Maroc: L'équipe nationale d'athlétisme entre en lice. ZouhairTalbi exclu

Porteuse des derniers espoirs marocains de médailles lors de cette 32ème édition des JO, l'équipe nationale d'athlétisme nous plonge déjà dans le désespoir, avant même que ses athlètes ne foulent la piste du stade olympique de Tokyo.

La faute à Zouhair Talbi. Le spécialiste des épreuves de demi-fond (5000m) et de fond (10.000), a été rattrapé par la patrouille, après avoir échoué à "satisfaire aux standards des contrôles antidopage hors compétition", a précisé, jeudi, l'Unité d'intégrité de l'athlétisme (AIU).

Talbi n'est pas un cas isolé. Il fait partie d'une liste de vingt athlètes, tous issus de pays regardés depuis quelques années du coin de l'œil par les instances olympiques. La raison ? Ils sont classés dans la "catégorie A", considérée comme "à haut risque". Dans les faits, cette classification impose aux compétiteurs représentant ces pays de se soumettre à trois tests dans les dix mois précédant une grande compétition, qui plus est quand il s'agit de l'événement planétaire que sont les Jeux olympiques. Deux hypothèses sont plausibles : soit la Fédération Royale marocaine d'athlétisme n'a pas satisfait le quota de tests imposés, soit il s'agit de "no shows". Ce terme, désignant l'absence d'un athlète lors d'un contrôle antidopage inopiné, ainsi que la non communication de sa nouvelle localisation, aurait donc été fatal au Marocain de 26 ans qui réside à Oklahoma City, aux Etats-Unis.

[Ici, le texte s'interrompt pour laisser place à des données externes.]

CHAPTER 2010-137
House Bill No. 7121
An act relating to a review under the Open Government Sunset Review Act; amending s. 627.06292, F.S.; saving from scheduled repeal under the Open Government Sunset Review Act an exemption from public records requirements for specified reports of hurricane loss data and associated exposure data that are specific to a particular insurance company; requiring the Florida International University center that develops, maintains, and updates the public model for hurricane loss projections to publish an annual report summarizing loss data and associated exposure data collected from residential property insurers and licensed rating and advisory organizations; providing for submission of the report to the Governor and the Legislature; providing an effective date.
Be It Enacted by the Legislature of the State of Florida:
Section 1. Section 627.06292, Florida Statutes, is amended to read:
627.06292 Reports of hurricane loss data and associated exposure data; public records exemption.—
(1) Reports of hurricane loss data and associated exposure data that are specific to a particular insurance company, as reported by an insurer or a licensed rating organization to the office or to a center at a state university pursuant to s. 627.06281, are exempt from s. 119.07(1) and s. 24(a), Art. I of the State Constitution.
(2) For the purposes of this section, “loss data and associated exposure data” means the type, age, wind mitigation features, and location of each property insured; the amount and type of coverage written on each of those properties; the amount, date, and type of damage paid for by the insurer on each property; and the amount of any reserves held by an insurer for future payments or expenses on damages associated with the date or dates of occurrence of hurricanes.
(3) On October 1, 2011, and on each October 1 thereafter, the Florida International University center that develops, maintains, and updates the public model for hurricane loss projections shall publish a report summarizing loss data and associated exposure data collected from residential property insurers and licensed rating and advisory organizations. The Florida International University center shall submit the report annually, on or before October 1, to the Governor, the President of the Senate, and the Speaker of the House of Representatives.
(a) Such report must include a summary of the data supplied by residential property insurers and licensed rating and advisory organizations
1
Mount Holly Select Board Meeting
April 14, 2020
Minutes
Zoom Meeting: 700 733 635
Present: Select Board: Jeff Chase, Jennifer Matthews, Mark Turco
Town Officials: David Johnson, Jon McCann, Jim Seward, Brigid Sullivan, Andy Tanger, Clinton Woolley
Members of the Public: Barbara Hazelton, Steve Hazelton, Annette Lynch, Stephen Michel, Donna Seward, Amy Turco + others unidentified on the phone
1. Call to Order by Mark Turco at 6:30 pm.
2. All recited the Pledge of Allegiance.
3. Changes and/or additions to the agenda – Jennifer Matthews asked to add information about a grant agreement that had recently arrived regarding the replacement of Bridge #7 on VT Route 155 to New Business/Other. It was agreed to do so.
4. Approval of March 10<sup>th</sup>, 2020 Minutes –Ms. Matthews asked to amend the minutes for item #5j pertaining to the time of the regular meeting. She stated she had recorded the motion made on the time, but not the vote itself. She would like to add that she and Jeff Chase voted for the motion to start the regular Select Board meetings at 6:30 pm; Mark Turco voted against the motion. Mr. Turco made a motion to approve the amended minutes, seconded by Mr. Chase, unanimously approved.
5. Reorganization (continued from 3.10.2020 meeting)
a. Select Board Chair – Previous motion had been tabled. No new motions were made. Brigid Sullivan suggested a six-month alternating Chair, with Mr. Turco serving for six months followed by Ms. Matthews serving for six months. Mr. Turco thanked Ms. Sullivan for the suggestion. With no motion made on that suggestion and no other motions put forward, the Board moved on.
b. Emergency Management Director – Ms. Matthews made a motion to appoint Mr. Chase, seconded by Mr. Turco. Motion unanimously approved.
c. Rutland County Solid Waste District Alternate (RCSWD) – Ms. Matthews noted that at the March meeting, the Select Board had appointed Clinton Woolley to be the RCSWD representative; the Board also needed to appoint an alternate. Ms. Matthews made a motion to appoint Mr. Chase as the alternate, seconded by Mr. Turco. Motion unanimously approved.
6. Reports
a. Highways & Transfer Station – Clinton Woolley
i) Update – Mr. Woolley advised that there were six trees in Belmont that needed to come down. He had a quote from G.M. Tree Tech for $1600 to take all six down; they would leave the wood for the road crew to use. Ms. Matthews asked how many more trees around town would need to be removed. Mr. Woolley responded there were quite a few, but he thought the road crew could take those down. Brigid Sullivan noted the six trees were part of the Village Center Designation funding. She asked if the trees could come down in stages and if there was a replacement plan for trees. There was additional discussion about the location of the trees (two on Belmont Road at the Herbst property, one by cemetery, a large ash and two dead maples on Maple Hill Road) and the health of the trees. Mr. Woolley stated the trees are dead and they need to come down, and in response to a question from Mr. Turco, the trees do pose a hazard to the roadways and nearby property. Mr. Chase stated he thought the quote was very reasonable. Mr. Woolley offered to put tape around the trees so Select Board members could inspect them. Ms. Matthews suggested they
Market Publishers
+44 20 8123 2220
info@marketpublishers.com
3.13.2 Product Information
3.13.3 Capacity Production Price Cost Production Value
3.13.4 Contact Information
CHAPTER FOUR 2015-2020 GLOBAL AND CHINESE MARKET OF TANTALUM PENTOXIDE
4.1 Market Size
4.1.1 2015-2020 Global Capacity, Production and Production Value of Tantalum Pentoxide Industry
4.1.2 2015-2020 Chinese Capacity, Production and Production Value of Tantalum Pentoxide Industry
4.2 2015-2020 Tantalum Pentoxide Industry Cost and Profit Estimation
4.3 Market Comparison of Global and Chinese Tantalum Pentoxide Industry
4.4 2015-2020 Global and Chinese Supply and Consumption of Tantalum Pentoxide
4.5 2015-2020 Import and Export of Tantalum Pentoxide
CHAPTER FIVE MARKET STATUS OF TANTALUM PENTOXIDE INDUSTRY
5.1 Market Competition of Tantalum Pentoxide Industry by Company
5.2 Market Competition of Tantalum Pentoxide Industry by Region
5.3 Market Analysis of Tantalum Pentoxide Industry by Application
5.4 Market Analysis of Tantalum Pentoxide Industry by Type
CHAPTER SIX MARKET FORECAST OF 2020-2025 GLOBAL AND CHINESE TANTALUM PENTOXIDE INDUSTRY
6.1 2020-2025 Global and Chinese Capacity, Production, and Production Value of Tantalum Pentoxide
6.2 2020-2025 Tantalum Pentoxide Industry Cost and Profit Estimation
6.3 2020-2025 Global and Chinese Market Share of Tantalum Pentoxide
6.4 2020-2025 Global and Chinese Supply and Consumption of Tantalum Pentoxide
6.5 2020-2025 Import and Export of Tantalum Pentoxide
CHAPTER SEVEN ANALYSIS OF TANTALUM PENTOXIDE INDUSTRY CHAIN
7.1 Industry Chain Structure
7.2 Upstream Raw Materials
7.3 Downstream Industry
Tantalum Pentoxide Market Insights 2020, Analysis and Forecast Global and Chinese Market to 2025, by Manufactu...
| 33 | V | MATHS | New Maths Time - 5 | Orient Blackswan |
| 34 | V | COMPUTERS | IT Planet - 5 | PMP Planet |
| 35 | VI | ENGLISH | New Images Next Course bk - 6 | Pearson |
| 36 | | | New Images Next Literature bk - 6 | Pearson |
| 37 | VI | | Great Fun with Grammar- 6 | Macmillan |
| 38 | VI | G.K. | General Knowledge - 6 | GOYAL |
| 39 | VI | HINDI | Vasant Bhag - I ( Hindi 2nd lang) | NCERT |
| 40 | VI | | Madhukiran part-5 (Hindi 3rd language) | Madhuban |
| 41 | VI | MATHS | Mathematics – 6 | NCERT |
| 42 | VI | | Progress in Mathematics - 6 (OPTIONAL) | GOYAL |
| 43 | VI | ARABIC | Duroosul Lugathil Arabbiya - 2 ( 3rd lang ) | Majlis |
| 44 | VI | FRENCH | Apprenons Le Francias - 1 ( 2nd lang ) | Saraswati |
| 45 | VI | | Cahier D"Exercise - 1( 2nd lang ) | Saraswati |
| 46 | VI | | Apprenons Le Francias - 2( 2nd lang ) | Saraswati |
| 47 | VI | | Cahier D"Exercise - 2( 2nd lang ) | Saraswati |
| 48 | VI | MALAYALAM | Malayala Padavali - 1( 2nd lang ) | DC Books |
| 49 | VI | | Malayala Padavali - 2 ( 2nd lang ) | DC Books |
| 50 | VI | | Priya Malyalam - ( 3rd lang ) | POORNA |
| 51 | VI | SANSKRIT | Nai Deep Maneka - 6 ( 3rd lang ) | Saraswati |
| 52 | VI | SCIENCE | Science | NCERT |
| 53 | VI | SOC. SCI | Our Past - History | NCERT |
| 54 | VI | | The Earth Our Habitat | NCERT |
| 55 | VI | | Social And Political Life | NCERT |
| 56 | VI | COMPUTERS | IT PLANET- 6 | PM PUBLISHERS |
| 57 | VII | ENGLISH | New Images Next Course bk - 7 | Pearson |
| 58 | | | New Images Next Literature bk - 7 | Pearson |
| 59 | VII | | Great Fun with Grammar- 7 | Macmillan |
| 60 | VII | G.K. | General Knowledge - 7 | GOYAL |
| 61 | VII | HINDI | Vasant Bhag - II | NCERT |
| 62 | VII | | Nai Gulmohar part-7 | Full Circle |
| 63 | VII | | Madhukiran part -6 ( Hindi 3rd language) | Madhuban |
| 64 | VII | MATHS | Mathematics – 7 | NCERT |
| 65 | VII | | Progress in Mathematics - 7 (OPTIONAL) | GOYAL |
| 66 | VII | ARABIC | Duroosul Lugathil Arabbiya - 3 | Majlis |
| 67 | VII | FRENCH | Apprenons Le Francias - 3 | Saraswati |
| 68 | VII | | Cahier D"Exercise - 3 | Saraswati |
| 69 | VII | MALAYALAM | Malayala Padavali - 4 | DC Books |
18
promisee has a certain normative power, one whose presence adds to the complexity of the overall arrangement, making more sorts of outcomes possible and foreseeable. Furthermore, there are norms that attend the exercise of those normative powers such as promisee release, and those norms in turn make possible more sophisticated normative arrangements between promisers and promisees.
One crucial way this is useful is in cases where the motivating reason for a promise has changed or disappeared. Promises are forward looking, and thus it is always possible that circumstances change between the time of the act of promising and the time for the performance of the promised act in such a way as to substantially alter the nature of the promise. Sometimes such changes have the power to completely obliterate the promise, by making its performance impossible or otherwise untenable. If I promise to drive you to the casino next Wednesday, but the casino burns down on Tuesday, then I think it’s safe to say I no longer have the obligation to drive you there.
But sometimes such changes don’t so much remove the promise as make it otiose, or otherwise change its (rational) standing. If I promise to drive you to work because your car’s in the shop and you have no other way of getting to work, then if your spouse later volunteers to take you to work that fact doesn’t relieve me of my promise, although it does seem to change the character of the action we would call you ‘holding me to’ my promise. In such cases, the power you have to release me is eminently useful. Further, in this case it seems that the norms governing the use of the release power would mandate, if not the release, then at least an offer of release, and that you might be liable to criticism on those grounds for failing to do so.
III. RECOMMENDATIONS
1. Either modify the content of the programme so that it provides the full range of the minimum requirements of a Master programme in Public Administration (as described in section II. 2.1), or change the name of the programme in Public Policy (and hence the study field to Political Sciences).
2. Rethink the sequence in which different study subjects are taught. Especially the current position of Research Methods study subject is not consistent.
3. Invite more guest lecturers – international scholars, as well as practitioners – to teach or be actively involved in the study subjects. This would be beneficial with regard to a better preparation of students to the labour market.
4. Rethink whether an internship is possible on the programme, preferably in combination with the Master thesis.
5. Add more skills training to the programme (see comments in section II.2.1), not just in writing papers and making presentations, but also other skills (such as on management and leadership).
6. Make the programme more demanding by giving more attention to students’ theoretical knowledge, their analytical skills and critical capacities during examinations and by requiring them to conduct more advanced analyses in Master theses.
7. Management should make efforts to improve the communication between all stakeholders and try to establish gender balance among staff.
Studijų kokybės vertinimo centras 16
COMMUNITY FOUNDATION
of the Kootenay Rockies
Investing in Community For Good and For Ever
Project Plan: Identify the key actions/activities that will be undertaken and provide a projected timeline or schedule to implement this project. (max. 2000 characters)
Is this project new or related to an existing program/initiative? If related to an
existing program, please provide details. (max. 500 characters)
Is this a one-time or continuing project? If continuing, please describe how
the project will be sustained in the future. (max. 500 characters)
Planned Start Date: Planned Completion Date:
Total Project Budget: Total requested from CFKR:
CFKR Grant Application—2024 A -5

Cela dit, il ne faut pas céder aux conclusions hâtives. Cette sanction n'est en aucun cas une preuve de dopage. Mais c'est la stricte application du règlement. Règlement drastiquement renforcé depuis que le Comité international olympique (CIO) a décidé pour la première fois de l'histoire des JO de déléguer ses obligations antidopage à une organisation indépendante, à savoir l'Agence de contrôle internationale (ACI). Son patron, David Howman, ne se réjouit pas pour autant de cette situation. Loin s'en faut. "Si les pays à risque ont réalisé des améliorations significatives dans la lutte antidopage, il reste encore beaucoup de chemin à parcourir", a-t-il regretté.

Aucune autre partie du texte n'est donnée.